* [REQUIREMENT]: Look through the material below. Return exactly the lines from the one with "MALE 2022, 45-49: 600 -> 2000" through the one with "FEMALE 2018, 45-49: 600 -> 2000", both included.

* [EXTRACTED DATA]:
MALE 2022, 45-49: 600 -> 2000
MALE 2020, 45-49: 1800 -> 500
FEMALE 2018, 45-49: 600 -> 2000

==

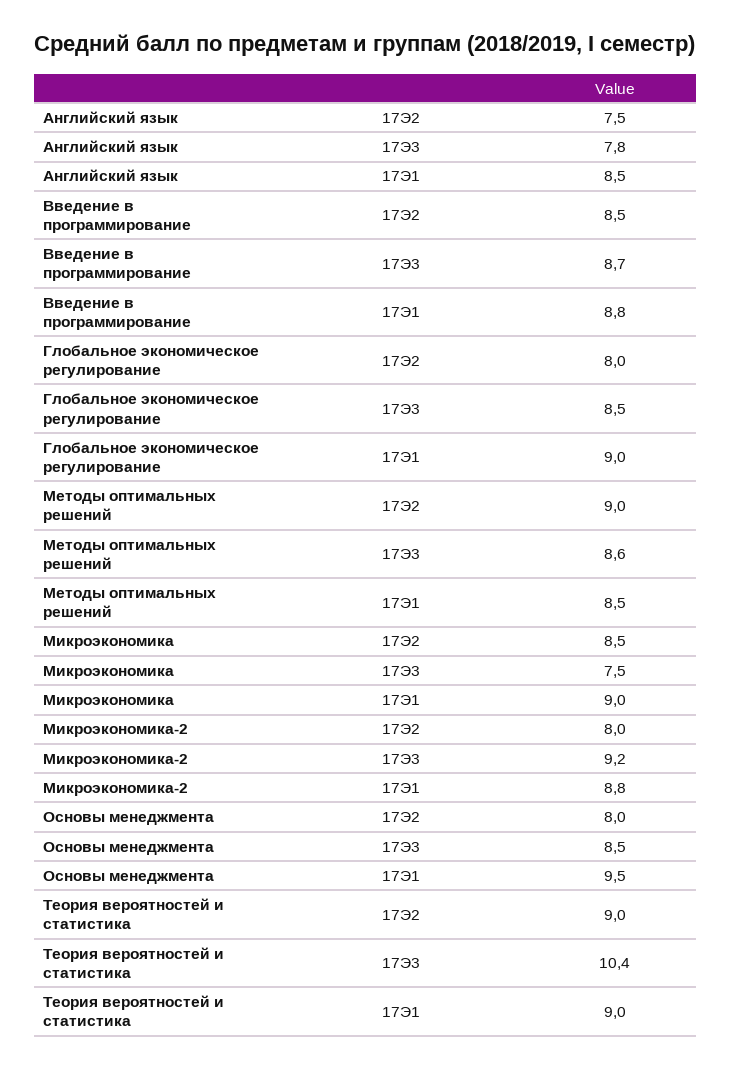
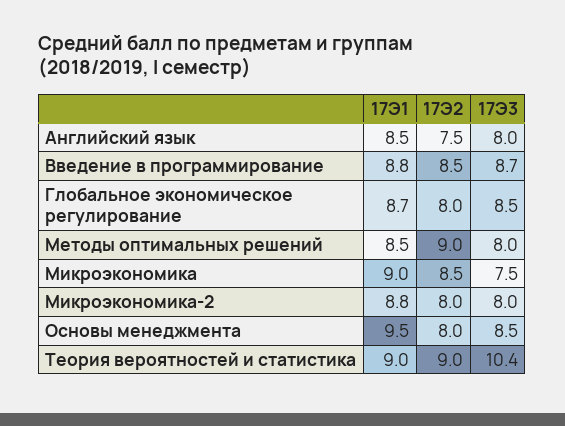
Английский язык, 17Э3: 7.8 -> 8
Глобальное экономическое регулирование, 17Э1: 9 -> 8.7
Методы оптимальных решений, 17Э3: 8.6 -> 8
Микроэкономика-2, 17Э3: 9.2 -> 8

* [ANSWER TO THE EXERCISE]:
MALE 2022, 45-49: 600 -> 2000
MALE 2020, 45-49: 1800 -> 500
FEMALE 2018, 45-49: 600 -> 2000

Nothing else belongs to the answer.